We introduce a goal-oriented conversational AI system enhanced with American Sign Language (ASL) instructions, presenting the first implementation of such a system on a worldwide multimodal conversational AI platform. Accessible through a touch-based interface, our system receives input from users and seamlessly generates ASL instructions by leveraging retrieval methods and cognitively based gloss translations. Central to our design is a sign translation module powered by Large Language Models, alongside a token-based video retrieval system for delivering instructional content from recipes and wikiHow guides. Our development process is deeply rooted in a commitment to community engagement, incorporating insights from the Deaf and Hard-of-Hearing community, as well as experts in cognitive and ASL learning sciences. The effectiveness of our signing instructions is validated by user feedback, achieving ratings on par with those of the system in its non-signing variant. Additionally, our system demonstrates exceptional performance in retrieval accuracy and text-generation quality, measured by metrics such as BERTScore.

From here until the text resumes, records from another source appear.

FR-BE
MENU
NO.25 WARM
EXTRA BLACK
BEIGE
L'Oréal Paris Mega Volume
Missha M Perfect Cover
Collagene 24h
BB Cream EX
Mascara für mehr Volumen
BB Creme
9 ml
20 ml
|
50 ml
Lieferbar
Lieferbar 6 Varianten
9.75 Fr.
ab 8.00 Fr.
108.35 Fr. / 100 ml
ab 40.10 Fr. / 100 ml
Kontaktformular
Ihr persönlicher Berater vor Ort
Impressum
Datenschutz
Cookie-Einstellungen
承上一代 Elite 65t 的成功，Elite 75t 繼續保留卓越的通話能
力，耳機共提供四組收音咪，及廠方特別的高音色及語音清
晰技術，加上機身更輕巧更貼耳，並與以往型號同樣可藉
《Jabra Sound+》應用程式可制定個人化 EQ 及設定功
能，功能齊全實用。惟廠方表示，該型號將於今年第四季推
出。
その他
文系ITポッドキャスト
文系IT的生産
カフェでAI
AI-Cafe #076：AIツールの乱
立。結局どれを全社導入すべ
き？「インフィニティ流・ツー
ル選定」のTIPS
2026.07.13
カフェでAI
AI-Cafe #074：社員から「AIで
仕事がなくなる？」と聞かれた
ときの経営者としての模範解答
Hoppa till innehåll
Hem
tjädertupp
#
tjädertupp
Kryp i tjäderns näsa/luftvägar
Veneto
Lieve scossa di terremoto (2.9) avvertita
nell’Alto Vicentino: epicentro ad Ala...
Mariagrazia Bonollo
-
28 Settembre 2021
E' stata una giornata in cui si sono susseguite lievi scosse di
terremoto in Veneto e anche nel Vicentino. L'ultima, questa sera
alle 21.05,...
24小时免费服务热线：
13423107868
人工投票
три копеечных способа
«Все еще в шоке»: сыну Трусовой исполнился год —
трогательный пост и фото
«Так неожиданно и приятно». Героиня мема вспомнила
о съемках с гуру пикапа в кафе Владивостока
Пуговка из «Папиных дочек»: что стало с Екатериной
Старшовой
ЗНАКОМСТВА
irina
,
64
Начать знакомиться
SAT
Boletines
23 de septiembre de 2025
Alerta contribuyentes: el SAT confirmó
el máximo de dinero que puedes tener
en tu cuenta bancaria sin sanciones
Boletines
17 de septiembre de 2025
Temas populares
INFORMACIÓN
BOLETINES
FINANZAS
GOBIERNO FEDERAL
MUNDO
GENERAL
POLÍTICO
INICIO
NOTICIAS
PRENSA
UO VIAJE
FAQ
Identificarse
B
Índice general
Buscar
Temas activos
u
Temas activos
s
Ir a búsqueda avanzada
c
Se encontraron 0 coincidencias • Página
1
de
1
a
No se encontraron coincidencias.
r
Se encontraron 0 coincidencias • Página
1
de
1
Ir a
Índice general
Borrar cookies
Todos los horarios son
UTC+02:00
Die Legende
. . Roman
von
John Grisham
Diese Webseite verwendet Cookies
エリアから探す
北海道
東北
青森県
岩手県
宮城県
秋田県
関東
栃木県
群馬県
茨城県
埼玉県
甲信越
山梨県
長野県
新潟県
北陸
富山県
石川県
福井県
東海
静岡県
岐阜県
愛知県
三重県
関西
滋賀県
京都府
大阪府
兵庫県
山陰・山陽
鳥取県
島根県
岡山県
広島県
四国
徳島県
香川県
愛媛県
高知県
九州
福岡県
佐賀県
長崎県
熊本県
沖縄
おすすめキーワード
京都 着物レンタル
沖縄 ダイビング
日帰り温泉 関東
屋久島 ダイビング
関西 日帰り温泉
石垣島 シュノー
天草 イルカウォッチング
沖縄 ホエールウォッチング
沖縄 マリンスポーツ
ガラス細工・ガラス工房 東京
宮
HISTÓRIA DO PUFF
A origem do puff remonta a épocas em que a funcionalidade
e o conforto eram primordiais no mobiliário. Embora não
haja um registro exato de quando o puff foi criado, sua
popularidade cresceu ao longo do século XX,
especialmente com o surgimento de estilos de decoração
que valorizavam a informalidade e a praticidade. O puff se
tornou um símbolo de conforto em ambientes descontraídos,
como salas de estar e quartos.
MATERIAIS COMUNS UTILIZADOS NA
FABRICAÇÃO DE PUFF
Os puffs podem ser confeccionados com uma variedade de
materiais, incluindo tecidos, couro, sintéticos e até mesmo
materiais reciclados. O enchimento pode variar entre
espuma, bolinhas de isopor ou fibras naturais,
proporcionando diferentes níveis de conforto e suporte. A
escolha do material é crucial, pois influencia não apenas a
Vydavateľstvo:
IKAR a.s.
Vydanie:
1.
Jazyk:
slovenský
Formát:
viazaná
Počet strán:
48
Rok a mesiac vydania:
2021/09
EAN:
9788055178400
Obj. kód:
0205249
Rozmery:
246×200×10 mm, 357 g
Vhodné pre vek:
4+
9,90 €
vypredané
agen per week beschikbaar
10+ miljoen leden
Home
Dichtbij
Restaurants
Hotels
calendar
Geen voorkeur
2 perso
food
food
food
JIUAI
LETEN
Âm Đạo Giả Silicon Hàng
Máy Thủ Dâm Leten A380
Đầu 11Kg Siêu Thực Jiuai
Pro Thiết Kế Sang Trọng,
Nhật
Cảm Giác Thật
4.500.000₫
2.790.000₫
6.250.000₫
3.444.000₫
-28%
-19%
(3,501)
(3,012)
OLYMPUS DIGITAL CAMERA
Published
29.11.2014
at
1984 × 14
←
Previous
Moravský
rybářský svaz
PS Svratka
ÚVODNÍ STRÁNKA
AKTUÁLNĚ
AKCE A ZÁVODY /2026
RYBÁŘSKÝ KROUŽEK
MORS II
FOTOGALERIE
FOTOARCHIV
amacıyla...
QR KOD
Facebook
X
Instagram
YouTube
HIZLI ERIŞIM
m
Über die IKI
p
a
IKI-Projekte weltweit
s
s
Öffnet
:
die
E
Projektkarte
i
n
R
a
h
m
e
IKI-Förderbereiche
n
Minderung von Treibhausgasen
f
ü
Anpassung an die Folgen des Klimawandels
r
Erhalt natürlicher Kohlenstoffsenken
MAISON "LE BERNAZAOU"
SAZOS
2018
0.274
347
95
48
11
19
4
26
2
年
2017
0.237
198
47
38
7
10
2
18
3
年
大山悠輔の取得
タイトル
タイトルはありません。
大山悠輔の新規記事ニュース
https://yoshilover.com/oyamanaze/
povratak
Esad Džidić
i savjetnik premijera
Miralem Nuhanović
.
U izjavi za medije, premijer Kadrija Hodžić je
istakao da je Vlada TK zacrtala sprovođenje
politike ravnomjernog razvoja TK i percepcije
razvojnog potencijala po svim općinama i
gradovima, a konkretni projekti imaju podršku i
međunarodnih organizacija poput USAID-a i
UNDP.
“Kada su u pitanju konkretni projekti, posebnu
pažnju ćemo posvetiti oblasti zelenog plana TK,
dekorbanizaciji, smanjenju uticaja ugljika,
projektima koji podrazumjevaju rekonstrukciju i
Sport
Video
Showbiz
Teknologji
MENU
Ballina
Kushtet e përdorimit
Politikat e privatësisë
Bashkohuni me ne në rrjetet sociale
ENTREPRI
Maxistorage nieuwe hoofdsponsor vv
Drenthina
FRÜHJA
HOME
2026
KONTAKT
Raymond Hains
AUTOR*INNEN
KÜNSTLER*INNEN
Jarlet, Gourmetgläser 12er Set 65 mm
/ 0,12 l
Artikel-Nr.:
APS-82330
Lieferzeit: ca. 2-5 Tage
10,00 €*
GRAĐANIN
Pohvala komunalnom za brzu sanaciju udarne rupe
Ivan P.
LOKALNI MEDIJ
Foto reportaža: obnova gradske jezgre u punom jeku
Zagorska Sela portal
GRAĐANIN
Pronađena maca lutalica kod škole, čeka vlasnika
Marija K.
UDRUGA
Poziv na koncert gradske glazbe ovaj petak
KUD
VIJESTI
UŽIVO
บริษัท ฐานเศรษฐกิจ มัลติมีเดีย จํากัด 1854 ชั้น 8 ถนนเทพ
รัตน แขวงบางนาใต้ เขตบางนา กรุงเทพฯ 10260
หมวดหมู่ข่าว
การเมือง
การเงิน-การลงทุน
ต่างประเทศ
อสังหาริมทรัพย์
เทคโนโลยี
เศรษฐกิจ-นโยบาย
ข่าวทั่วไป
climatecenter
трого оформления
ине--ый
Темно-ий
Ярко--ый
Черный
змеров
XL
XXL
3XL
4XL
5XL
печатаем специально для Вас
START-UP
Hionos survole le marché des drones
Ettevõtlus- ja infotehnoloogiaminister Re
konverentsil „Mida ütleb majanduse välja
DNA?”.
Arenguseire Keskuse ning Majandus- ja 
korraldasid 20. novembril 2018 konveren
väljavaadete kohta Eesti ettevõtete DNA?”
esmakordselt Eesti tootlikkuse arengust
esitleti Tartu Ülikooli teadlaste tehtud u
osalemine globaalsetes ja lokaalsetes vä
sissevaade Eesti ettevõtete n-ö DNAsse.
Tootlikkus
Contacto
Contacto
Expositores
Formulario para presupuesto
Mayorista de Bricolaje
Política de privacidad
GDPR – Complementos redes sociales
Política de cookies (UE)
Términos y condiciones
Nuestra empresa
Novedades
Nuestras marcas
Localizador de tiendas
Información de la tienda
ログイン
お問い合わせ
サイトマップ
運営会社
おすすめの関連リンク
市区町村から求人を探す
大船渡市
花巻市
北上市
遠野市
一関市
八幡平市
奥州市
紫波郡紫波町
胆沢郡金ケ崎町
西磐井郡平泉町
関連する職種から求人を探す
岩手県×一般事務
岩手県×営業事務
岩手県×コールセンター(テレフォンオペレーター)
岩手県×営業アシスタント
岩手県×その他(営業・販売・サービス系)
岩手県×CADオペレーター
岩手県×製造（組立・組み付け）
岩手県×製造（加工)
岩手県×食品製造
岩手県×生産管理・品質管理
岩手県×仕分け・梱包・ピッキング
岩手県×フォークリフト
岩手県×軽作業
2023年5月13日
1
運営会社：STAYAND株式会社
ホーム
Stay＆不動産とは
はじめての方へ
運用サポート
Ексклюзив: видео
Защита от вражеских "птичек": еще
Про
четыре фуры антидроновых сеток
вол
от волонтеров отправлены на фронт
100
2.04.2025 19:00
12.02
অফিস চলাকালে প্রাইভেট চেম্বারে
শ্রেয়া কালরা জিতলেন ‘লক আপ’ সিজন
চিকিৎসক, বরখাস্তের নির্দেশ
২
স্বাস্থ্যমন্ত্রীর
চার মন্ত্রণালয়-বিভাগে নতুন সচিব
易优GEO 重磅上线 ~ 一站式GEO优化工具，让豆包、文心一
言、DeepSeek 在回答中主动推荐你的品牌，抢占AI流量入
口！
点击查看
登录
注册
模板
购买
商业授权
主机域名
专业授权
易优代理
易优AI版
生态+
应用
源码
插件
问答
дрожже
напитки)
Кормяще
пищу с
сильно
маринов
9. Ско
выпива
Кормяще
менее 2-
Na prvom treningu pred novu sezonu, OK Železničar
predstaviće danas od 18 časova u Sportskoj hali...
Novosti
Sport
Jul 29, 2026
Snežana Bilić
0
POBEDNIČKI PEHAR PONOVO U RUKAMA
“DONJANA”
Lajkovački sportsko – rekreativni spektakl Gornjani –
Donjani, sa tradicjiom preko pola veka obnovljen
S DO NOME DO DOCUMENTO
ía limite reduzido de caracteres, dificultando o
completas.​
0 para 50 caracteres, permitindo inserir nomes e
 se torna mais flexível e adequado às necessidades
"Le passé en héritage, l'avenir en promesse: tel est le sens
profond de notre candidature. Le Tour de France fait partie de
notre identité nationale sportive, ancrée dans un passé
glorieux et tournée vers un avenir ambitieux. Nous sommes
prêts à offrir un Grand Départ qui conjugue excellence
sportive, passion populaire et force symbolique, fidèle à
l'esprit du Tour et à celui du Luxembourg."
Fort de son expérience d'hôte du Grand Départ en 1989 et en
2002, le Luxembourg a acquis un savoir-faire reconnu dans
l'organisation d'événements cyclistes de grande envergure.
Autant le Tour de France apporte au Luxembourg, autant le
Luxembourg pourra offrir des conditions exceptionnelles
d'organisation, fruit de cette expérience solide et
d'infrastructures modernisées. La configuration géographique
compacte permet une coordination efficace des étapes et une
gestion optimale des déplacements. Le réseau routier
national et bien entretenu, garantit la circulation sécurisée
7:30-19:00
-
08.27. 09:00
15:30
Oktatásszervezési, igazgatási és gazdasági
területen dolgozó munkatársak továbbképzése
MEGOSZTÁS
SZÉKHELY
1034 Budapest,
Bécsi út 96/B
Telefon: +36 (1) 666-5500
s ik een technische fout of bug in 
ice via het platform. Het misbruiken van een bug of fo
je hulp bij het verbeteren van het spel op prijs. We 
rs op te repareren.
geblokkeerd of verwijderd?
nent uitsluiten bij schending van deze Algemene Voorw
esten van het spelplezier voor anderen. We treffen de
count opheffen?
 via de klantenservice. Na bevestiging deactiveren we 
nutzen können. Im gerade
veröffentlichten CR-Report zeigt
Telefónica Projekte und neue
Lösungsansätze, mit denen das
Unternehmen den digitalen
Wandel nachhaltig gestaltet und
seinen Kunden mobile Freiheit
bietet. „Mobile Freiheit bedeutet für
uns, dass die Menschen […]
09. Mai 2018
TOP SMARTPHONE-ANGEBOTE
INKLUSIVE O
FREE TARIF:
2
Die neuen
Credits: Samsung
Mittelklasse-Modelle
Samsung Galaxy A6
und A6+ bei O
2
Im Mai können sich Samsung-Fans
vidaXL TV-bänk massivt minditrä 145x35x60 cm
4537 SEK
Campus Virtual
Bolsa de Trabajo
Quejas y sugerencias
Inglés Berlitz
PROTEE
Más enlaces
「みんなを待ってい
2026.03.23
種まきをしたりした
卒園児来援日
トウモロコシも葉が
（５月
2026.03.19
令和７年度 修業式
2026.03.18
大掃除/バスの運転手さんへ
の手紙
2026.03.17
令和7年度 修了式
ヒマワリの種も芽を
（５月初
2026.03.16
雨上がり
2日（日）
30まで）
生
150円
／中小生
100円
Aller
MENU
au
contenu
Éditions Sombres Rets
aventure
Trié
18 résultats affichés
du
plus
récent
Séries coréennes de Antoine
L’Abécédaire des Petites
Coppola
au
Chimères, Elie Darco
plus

We have made our codebase and datasets publicly accessible at https://github.com/Merterm/signed-dialogue, and a demo of our signed instruction video retrieval system is available at https://huggingface.co/spaces/merterm/signed-instructions.

Paper Structure

This paper contains 24 sections, 2 equations, 9 figures, 1 table, 2 algorithms.

Figures (9)

  • Figure 1: An overview of our multimodal dialogue system, capable of giving signed instructions to Deaf or Hard-of-Hearing users in ASL. We first translate task instructions to an intermediate textual representation called glosses using Large Language Models; then, we fetch token-level sign videos to display on the screens of Amazon Alexa Echo Show.
  • Figure 2: A storyboard of all the screens for an origami task with ASL video instructions. The first screen from the top is the landing page with an ASL Task button to enter the signed section. The second screen shows different recipes and task options. The following screens show an instruction step. Button interactions are especially important for signers as the audio is inaccessible.
  • Figure 3: The overall architecture of our dialogue system with sign instructions for American Sign Language. Offline LLM translations make it easier to plug in a signing module into a traditional dialogue architecture.
  • Figure 4: These plots show the changes in Hit Rate and Recall@1 for our signed instruction retrieval algorithm as the available video set increases in size. Two lines represent two methods of translation from text to gloss. In a constrained setup with limited sign video storage, these plots show how many videos are needed with different translation strategies. Overall, LLMs have more diverse translations, while rule-based heuristics provide more accurate translations changing with the video dataset size.
  • Figure 5: These are the screens for an alternative task of a classic blondies recipe. The main difference for recipes is that at each step, relevant ingredients are shown in addition to the signed instruction video. This is to ensure less cognitive load on the user. Also, the first panel shows the ASL button that exists in supported recipes.